FutureSource’s InfoComm 2024 Post-Show Report Now Out As Free Download

July 2, 2024 by Dave Haynes

The UK research firm Futuresource Consulting routinely generates post-show wrap-up reports that get into detail about what its analysts saw on the exhibit hall floor of events like ISE and the recent InfoComm show in Las Vegas.

The InfoComm 2024 one is now out (here’s the download page), and while the free, information-rich deck covers all kinds of things like collaboration technology and audio, it gets into considerable detail about LED displays.

That work is done by Portland-based display-tech analyst Ted Romanowitz, who (thank you, Ted) backs up my periodic rants about display manufacturers calling what they have MicroLED, when it isn’t.

From the report:

Despite solid alignment to definitive LED definitions across vendors, misinformation remained prevalent at InfoComm 2024. No, MicroLED is not just any LED display below 1.0mm. No, CoB isn’t the same as CoG. This confusion can inhibit market adoption of the new technologies, which will be clearly better in several important aspects, among them visual performance, acquisition price and operational cost.
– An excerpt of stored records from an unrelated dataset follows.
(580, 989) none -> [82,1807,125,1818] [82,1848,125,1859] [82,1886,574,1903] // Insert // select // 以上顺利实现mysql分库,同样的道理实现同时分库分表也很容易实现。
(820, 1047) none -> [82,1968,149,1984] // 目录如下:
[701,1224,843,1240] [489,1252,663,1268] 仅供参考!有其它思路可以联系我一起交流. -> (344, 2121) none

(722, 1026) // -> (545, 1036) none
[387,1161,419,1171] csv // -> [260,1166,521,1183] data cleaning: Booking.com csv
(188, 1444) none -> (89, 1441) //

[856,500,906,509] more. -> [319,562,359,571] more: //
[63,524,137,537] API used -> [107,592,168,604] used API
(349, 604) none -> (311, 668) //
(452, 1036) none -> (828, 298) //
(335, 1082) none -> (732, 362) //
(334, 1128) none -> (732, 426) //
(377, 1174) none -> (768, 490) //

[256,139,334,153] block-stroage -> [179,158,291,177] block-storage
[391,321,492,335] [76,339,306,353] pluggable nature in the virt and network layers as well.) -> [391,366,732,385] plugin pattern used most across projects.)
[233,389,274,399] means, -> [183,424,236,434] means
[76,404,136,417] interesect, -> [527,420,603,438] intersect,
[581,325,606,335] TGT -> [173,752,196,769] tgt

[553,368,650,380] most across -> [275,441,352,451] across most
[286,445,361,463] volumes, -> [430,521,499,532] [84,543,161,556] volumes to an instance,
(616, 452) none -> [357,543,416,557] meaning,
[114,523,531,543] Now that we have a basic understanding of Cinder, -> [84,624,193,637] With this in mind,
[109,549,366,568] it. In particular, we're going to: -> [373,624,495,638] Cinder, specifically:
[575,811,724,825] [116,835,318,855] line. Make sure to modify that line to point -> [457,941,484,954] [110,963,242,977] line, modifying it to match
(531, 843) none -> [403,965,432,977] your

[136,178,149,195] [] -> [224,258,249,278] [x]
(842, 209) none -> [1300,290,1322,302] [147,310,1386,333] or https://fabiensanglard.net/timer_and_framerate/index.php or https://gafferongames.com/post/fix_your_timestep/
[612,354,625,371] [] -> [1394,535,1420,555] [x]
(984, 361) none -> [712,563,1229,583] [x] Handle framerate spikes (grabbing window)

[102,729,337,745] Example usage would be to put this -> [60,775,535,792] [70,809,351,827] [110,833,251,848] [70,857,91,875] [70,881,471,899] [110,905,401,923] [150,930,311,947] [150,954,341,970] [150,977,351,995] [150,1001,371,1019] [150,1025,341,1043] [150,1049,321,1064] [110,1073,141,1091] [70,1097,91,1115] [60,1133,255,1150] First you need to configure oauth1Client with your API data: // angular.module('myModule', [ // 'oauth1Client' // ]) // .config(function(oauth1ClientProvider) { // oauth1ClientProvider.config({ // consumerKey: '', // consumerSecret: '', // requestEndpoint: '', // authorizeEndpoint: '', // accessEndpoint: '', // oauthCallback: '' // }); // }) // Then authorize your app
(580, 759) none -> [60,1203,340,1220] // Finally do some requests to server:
While Surface Mount Devices (SMD) pioneered the Direct View LED marketplace, its future is expected to be relegated to 1.5mm and larger pitches. Integrated Mounted devices (IMD) are a relatively short-term solution to fragility issues below 1.2mm and reduce the assembly costs by a factor of the pixels combined into a single package, typically 2, 4 or 16. These variants have the cost burden of packaging and pick-and place manufacturing.

Flip Chip on Board (CoB) is really MiniLED due to chiplet size, PCB backplane and passive driver technology. CoB is expected to prevail at 1.5mm and below, co-existing with CoG until the latter attains the price advantage from mass economies of scale. Yet, mass transfer capabilities are still being perfected, hampering expected price erosion.

True MicroLED, also known as Chip on Glass (CoG), is destined to dominate the LED marketplace and drive LED dominance over LCD technologies by the end of the decade. CoG is sub-100-micron chiplets mass transferred to glass or TFT with an Active Matrix. True MicroLED will eventually deliver high pixel density and superior visual and price performance compared to Flat Panel Displays (FPD) today.

The last point is particularly interesting. While no end of manufacturers fib about their products being microLED, when the LED chips/lights don’t meet the technical definition for being smaller than 100 micrometers, Romanowitz says what is True MicroLED is not just based on the bacteria-level size of the teeny lights, but also the substrate they sit on. He says they need to be on glass (Chip On Glass) and not printed circuit boards, and also use active matrix technology, not passive matrix.

The chart below is a helpful guide.

Trying to stay on top of this and keeping it all straight is a monumental challenge!

  1. Alan Brawn says:

    Exactly what my last article on LED types explained…just saying.